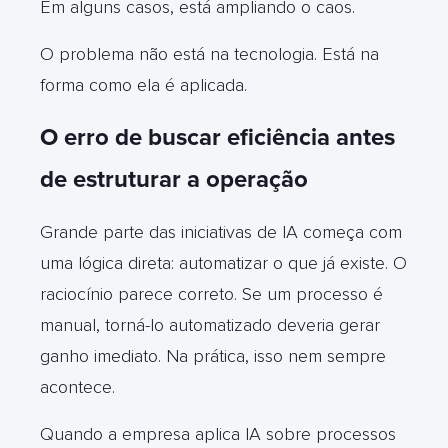
Em alguns casos, está ampliando o caos.
O problema não está na tecnologia. Está na
forma como ela é aplicada.
O erro de buscar eficiência antes
de estruturar a operação
Grande parte das iniciativas de IA começa com
uma lógica direta: automatizar o que já existe. O
raciocínio parece correto. Se um processo é
manual, torná-lo automatizado deveria gerar
ganho imediato. Na prática, isso nem sempre
acontece.
Quando a empresa aplica IA sobre processos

********************

• AIM OF THE TASK
Where a line in the listing above contains "está", copy that line.

• EXERCISE RESULT
Em alguns casos, está ampliando o caos.
O problema não está na tecnologia. Está na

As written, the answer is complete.